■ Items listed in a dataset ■
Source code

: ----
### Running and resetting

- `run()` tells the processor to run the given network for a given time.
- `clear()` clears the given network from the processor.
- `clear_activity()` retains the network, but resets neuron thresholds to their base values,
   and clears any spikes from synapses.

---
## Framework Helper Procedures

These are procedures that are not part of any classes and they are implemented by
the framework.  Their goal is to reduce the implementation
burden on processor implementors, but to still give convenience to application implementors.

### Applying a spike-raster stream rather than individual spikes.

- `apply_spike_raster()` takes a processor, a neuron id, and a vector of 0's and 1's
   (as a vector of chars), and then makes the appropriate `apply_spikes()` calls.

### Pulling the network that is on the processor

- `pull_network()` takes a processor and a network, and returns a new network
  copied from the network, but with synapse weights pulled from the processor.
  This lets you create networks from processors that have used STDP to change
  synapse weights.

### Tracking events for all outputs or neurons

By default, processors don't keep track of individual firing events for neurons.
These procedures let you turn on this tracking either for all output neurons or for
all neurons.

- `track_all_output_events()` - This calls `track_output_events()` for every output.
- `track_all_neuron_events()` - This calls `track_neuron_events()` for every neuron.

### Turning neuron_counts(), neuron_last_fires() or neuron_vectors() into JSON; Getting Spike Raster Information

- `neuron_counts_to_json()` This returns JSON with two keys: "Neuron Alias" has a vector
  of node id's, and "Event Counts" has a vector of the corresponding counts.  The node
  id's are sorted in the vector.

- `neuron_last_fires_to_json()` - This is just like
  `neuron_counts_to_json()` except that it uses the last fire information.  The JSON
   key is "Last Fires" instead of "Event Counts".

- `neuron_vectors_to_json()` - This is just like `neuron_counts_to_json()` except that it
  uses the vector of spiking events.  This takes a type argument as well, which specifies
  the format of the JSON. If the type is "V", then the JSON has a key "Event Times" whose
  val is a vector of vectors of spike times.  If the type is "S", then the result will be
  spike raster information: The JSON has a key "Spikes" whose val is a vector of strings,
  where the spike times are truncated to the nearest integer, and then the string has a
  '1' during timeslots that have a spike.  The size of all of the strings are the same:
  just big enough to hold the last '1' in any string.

■ AIM OF THE EXERCISE ■
Set every line of the data down again, word for word.

■ OUTPUT OF THE EXERCISE ■
Source code

: ----
### Running and resetting

- `run()` tells the processor to run the given network for a given time.
- `clear()` clears the given network from the processor.
- `clear_activity()` retains the network, but resets neuron thresholds to their base values,
   and clears any spikes from synapses.

---
## Framework Helper Procedures

These are procedures that are not part of any classes and they are implemented by
the framework.  Their goal is to reduce the implementation
burden on processor implementors, but to still give convenience to application implementors.

### Applying a spike-raster stream rather than individual spikes.

- `apply_spike_raster()` takes a processor, a neuron id, and a vector of 0's and 1's
   (as a vector of chars), and then makes the appropriate `apply_spikes()` calls.

### Pulling the network that is on the processor

- `pull_network()` takes a processor and a network, and returns a new network
  copied from the network, but with synapse weights pulled from the processor.
  This lets you create networks from processors that have used STDP to change
  synapse weights.

### Tracking events for all outputs or neurons

By default, processors don't keep track of individual firing events for neurons.
These procedures let you turn on this tracking either for all output neurons or for
all neurons.

- `track_all_output_events()` - This calls `track_output_events()` for every output.
- `track_all_neuron_events()` - This calls `track_neuron_events()` for every neuron.

### Turning neuron_counts(), neuron_last_fires() or neuron_vectors() into JSON; Getting Spike Raster Information

- `neuron_counts_to_json()` This returns JSON with two keys: "Neuron Alias" has a vector
  of node id's, and "Event Counts" has a vector of the corresponding counts.  The node
  id's are sorted in the vector.

- `neuron_last_fires_to_json()` - This is just like
  `neuron_counts_to_json()` except that it uses the last fire information.  The JSON
   key is "Last Fires" instead of "Event Counts".

- `neuron_vectors_to_json()` - This is just like `neuron_counts_to_json()` except that it
  uses the vector of spiking events.  This takes a type argument as well, which specifies
  the format of the JSON. If the type is "V", then the JSON has a key "Event Times" whose
  val is a vector of vectors of spike times.  If the type is "S", then the result will be
  spike raster information: The JSON has a key "Spikes" whose val is a vector of strings,
  where the spike times are truncated to the nearest integer, and then the string has a
  '1' during timeslots that have a spike.  The size of all of the strings are the same:
  just big enough to hold the last '1' in any string.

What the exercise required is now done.